As much as I dismiss the left/right spectrum in my footnote below, the government’s position on the spectrum clearly has significant policy implications for citizens. This is especially true for core economic issues, like taxation, regulation, and provision of public goods.6 So I have a hard time believing that the graphs above do not indicate a pretty serious problem for British Columbians.7


  1. Okay, here is my personal political disclaimer: I don’t care that much. The whole notion that two political parties can have, circa 2018, mutually incompatible theories of how economies work strikes me as shocking and a bit pathetic. I assume some vestigial tribalism is at the root of our attachment to political parties. Having said that, in most cases, my votes in provincial elections have fallen on the RoC. It is not that I do not support—at least in theory—much of the progressive agenda. But I live in rural BC and it seems that the right-of-center candidates in this part of the world tend to be a bit more qualified, a bit better at execution, and a bit less likely to support something (I regard as) dumb. So, in that sense, the conclusions of this analysis are contrary to my (revealed) preferences.

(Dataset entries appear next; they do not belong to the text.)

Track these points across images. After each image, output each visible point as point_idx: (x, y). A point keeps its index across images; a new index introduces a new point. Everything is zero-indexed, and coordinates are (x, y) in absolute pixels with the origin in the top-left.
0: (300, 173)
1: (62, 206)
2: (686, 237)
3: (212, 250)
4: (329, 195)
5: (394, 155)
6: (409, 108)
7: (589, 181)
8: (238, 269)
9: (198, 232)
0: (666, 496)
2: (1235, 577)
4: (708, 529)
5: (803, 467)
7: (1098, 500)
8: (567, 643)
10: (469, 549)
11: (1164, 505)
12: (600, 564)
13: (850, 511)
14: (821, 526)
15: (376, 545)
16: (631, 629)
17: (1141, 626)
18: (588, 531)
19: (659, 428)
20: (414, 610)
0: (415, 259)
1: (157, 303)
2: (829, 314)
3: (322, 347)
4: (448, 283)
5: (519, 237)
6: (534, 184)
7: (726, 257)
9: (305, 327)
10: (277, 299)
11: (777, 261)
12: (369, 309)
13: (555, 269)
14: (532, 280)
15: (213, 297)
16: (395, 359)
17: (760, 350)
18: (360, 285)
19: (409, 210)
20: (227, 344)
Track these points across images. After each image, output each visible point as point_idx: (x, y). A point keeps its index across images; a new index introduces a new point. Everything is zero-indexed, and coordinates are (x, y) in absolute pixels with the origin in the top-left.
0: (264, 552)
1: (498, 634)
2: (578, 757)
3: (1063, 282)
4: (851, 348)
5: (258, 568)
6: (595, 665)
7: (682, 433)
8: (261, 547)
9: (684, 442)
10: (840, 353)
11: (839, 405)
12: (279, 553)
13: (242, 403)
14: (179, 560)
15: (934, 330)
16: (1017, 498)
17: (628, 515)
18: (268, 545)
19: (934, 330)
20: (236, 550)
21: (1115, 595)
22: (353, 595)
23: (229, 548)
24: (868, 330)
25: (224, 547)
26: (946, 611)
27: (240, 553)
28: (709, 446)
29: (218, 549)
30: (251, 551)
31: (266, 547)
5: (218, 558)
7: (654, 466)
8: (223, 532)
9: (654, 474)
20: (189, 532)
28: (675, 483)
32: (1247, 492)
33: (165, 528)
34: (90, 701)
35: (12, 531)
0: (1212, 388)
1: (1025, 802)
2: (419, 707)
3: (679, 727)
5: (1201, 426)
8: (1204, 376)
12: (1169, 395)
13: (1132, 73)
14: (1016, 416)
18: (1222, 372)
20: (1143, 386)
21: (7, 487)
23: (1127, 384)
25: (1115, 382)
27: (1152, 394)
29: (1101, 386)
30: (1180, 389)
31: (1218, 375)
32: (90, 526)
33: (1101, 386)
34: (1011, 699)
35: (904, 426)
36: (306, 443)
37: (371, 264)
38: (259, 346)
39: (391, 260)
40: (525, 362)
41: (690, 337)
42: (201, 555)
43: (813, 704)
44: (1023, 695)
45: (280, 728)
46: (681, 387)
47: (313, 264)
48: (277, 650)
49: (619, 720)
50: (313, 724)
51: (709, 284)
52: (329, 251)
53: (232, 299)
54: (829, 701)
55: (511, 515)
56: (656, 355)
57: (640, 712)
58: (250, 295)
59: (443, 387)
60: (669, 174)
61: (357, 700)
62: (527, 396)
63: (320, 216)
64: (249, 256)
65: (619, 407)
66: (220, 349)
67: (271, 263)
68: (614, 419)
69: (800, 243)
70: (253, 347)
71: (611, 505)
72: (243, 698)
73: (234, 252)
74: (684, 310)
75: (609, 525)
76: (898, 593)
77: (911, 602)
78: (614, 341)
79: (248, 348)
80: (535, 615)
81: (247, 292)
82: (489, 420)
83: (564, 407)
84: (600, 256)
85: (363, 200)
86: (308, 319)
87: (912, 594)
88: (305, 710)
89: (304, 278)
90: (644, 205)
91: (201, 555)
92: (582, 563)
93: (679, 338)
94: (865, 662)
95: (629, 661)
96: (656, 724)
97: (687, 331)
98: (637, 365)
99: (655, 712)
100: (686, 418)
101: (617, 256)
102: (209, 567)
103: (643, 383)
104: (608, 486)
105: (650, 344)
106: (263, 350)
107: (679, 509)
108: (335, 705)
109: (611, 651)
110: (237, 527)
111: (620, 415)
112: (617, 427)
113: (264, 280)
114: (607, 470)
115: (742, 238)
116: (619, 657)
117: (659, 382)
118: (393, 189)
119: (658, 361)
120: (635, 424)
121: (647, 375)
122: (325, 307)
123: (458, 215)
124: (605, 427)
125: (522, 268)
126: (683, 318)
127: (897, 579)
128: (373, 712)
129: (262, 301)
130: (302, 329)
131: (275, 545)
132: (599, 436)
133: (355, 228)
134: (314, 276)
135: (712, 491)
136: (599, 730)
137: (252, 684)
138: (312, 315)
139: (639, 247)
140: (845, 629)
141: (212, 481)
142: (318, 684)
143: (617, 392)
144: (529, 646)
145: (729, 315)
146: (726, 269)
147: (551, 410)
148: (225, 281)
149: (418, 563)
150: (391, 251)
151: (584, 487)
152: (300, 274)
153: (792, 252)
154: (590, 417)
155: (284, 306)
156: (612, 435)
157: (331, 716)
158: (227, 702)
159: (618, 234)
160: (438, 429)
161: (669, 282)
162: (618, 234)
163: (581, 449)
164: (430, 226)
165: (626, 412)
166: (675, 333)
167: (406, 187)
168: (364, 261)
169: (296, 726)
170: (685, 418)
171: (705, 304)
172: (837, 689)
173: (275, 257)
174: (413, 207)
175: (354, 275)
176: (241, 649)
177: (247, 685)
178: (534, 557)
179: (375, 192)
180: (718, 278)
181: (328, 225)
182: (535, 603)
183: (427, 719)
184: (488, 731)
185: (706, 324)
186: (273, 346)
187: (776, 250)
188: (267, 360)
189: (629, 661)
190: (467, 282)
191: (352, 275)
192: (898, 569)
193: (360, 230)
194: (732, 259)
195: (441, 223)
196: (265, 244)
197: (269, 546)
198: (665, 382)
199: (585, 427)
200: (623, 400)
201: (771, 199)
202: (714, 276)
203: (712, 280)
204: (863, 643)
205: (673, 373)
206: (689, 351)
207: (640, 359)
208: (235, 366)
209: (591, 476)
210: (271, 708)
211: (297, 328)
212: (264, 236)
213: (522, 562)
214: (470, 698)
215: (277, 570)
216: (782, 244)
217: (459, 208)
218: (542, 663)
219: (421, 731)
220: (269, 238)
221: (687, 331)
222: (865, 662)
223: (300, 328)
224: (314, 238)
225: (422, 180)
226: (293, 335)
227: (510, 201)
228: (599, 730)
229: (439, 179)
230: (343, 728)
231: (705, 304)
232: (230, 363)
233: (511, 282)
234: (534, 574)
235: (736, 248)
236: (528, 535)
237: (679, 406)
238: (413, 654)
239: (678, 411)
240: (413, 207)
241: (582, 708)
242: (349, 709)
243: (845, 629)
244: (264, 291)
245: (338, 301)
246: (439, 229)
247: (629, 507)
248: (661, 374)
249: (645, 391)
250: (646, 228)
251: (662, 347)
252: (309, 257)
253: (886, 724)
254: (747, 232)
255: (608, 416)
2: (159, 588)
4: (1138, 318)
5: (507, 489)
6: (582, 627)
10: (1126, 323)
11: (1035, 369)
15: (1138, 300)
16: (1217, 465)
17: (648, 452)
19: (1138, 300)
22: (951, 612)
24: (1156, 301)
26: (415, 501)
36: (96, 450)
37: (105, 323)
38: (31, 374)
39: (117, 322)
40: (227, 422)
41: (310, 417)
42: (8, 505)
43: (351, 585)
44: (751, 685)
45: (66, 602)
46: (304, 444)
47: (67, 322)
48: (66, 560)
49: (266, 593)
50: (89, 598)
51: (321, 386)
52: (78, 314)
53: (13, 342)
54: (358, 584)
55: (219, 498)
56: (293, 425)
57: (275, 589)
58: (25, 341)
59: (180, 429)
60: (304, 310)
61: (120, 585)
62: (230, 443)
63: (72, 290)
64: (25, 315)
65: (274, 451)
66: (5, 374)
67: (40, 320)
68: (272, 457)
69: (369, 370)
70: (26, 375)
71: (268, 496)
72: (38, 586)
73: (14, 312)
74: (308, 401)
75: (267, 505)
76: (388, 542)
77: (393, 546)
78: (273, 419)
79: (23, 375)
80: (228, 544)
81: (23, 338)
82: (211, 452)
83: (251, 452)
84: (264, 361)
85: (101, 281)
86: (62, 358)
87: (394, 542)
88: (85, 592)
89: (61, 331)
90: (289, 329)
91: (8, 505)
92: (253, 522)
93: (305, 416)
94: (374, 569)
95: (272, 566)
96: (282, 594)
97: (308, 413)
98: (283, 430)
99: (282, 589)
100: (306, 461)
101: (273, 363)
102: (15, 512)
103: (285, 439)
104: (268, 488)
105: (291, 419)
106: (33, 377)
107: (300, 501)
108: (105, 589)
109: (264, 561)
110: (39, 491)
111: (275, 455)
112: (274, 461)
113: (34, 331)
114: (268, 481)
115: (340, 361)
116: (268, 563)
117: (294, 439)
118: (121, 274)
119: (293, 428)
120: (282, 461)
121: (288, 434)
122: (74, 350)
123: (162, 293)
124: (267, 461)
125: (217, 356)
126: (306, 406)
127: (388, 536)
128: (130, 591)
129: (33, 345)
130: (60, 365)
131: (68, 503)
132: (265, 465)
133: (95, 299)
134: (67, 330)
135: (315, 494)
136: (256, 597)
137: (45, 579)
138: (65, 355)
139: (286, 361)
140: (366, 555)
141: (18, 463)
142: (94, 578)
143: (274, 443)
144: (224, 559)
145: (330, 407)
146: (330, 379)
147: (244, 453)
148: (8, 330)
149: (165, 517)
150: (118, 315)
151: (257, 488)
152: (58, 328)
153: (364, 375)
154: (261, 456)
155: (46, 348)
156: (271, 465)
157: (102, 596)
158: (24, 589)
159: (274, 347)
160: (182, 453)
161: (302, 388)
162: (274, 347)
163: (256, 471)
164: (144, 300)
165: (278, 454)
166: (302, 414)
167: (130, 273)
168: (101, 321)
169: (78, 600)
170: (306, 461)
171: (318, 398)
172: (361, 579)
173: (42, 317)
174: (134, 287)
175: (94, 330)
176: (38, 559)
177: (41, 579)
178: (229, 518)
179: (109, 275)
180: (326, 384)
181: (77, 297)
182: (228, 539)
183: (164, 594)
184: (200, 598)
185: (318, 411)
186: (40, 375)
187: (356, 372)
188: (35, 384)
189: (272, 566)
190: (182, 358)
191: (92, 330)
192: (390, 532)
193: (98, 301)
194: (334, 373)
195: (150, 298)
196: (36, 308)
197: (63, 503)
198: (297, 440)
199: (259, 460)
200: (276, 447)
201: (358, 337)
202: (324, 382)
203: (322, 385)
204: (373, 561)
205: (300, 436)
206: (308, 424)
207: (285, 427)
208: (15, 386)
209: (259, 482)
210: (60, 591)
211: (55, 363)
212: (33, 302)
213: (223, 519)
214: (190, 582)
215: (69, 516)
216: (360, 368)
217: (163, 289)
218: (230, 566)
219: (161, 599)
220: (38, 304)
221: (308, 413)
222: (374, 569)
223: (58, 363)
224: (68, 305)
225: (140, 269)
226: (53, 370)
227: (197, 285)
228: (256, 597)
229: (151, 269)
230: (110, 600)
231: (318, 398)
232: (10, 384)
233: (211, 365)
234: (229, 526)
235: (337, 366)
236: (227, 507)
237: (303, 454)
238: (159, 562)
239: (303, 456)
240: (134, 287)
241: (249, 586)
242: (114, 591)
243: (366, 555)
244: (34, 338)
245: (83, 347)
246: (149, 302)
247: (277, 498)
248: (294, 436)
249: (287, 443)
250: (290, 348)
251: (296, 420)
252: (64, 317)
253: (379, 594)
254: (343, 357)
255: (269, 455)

  2. I have nothing against Sam Sullivan and use this example simply because his case sorts near the top of my list. I do not know Sam (although I did meet him once in an elevator). I certainly respect and admire what he has accomplished as an individual.

  3. The inability of British Columbia to make headway in electoral reform is not surprising in light of Social Choice Theory. Complexity and lack of a single best solution for all situations work against simple, universally-supported solutions. In this context, a referendum on the nitty-gritty of electoral processes makes about as much sense as a referendum on the minutiae of VAT mechanisms. We have a representative democracy for a reason.

  4. I have used this as an opportunity to brush up on my R. I doubt I would have done it if Apex Mountain had more snow over the 2018-19 Christmas holidays.

  5. I would have preferred to use SQL on the data frames (tibbles, in tidyverse-speak). But alas, it does not appear that this functionality yet exits. I am sure it will someday.

  6. Preferences may be less stable for non-core issues like the environment. The classic example in BC is the dissonance between the green LoC and the trade union LoC. Card-carrying 30-something construction workers may support the NDP, but this support may not transfer to any anti-big-project platform that threatens their truck payments.

  7. No, I do not think Proportional Representation is a viable solution. Both STV and the party-centric hairballs offered up in the 2018 referendum are, in my view, too complex to be transparent. And transparency has to be one of the the desiderata in social choice.